[XML-DEV Mailing List Archive Home] [By Thread] [By Date] [Recent Entries] [Reply To This Message]

Re: XML tools and big documents (was: Re: Is there a size limitation on

  • From: Tyler Baker <tyler@i...>
  • Date: Tue, 01 Sep 1998 21:39:24 -0400

java dom parser size limitation
David Megginson wrote:

> Ingo Macherius writes:
>
>  > My afterall impression is that most available tools do well with
>  > toy examples, but any input being in the MB range easily blasts
>  > them.

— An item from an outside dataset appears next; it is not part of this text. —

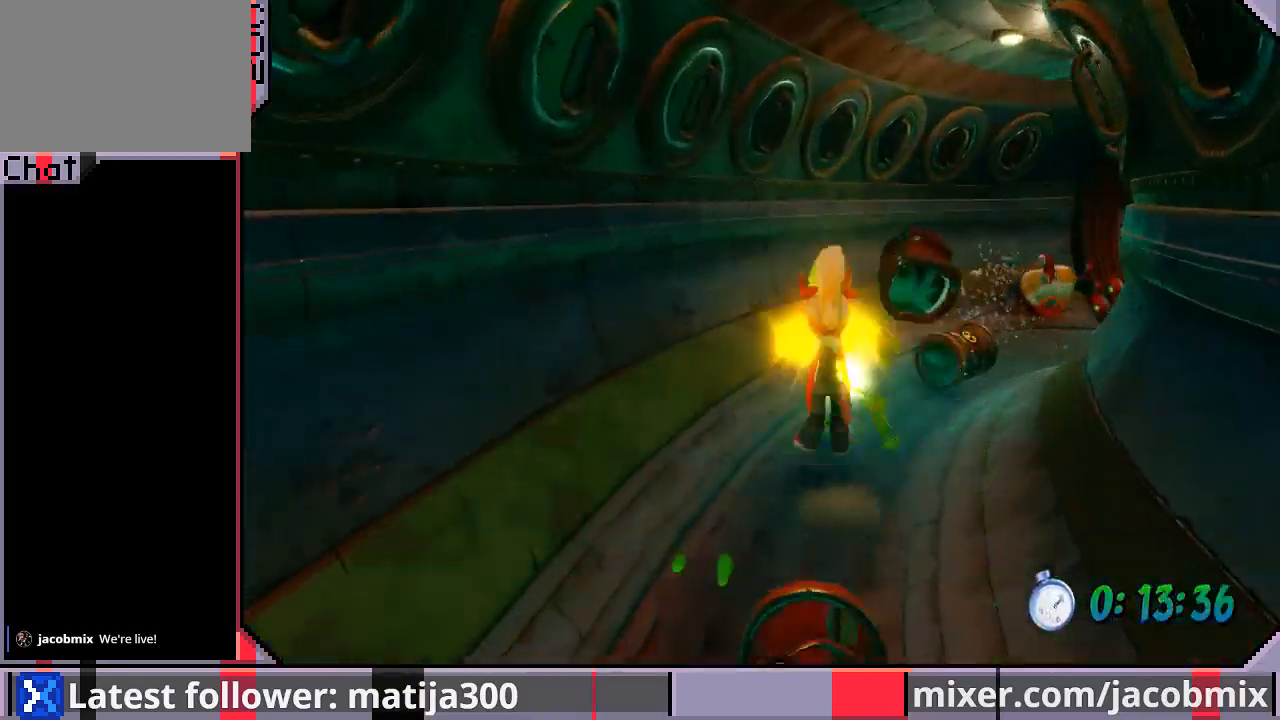
{"buttons": ["DPAD_UP", "DPAD_RIGHT"], "left_stick": "center", "right_stick": "center", "events": [[33, "DPAD_RIGHT", "down"], [67, "R1", "up"], [133, "CROSS", "up"], [167, "DPAD_RIGHT", "up"], [300, "DPAD_RIGHT", "down"]]}
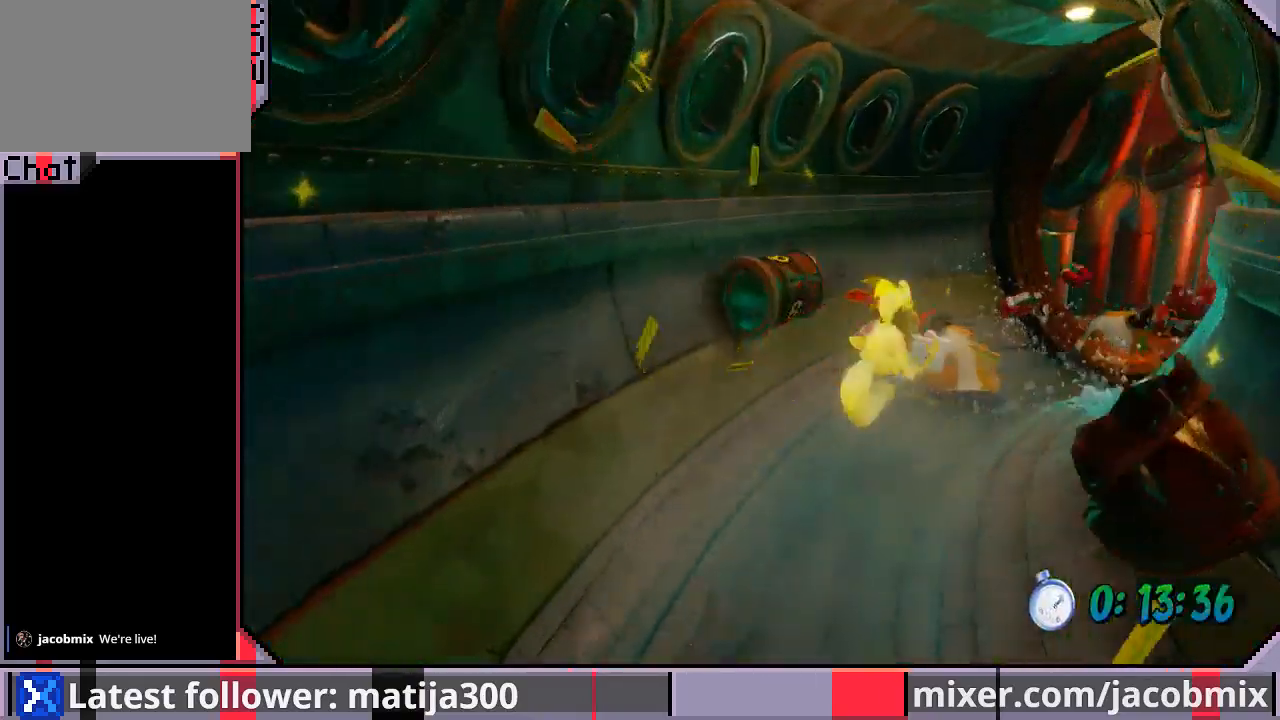
{"buttons": ["CROSS", "R1", "DPAD_UP", "DPAD_RIGHT"], "left_stick": "center", "right_stick": "center", "events": [[167, "R1", "down"], [367, "CROSS", "down"]]}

At least that's true for what came from MS so far.
>
> I don't think that that's true in general.  Most of the Java-based XML
> parsers I've tried seem to be able to handle Jon Bosak's XML Old
> Testament (nearly 4MB) just fine, if somewhat slowly -- I used ot.xml
> for routine testing and profiling while developing AElfred, and
> AElfred barely kicked up a sweat.
>
> The problem comes if the parser tries to build a tree rather than
> simply reporting an event stream.  Depending on the implementation,
> document trees tend to be very large.  With a naive tree
> implementation, a 10MB document might use 100MB or more of virtual
> memory for the document tree -- that'll bring most current desktop
> systems to a screeching halt.

This is especially true for Java which is very memory hungry.  Most of the memory
problems with objects can be significantly reduced if your nodes only allocate
memory for sub-arrays as needed (most implementations I would assume would use an
array rather than a Vector to store children).  Also, if there is only one child,
do not create an array just to store that one child.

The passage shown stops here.